My grandparents on my mom's side lived in Colorado for many years, and visiting them was the ideal of the highly fabled, open cowboy plains. Rugged. Dusty. Craggy. Mountainous. Sprawling sunsets. A lone howling coyote, somewhere deep in the backdrop of night, singing a lonely tune.

But as much as I love the road, a cowboy, no matter how far and hard he rides, always needs a place to hang his hat.

I don't have much Colorado in me anymore, but there is a quiet latitude that creeps into your being when you put on your favourite track, add a little extra gas into your tank and venture out into the night-coated quiet, beautiful, rural regions of the enchanted Eastern Ontario flatlands. Farm fields turn into a burnt gold at dusk, and the busyness of day is draped in a blanket of stars and blue-blackness.

Over my twenties and early thirties, I've strewn my living quarters all across different regions of Ontario and Canada. Saint Catharines. Sudbury. Guelph. Kingston. Cobourg. Barry's Bay. Toronto. But I was never really happy in any of those places, and I always knew at one point I would return to the Cap City region.
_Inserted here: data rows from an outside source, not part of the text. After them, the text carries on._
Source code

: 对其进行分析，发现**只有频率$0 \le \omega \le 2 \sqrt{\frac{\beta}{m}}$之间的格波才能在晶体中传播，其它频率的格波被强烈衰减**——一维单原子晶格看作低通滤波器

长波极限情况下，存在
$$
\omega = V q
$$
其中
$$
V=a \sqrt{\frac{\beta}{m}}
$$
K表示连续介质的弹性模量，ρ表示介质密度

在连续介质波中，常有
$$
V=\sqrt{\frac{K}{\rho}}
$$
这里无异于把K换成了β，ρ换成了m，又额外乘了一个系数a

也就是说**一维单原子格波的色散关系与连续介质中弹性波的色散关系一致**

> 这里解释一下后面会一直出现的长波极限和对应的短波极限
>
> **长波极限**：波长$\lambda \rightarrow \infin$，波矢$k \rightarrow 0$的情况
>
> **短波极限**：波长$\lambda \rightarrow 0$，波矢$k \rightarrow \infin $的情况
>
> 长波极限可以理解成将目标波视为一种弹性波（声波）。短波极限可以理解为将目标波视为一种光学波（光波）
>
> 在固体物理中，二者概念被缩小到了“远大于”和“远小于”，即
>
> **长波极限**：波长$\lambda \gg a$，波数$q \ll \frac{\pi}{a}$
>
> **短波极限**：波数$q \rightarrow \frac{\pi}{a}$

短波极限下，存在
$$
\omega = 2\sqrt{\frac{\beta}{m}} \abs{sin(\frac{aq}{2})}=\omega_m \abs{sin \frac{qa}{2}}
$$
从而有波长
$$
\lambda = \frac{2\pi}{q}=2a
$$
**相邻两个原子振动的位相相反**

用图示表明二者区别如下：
There is something simple and majestic about the mild, magical peace of the Ottawa valley that speaks to me. I love having a nearly million-person city at my fingertips, but having gemstone countrysides just a 15 to 20 minute amble away. I love having time to think between drives, and fewer cars on the roads. Although I am truly someone who never really feels at home, and who is always looking for that just-beyond-the-horizon greener grass, this is as close as home has ever felt.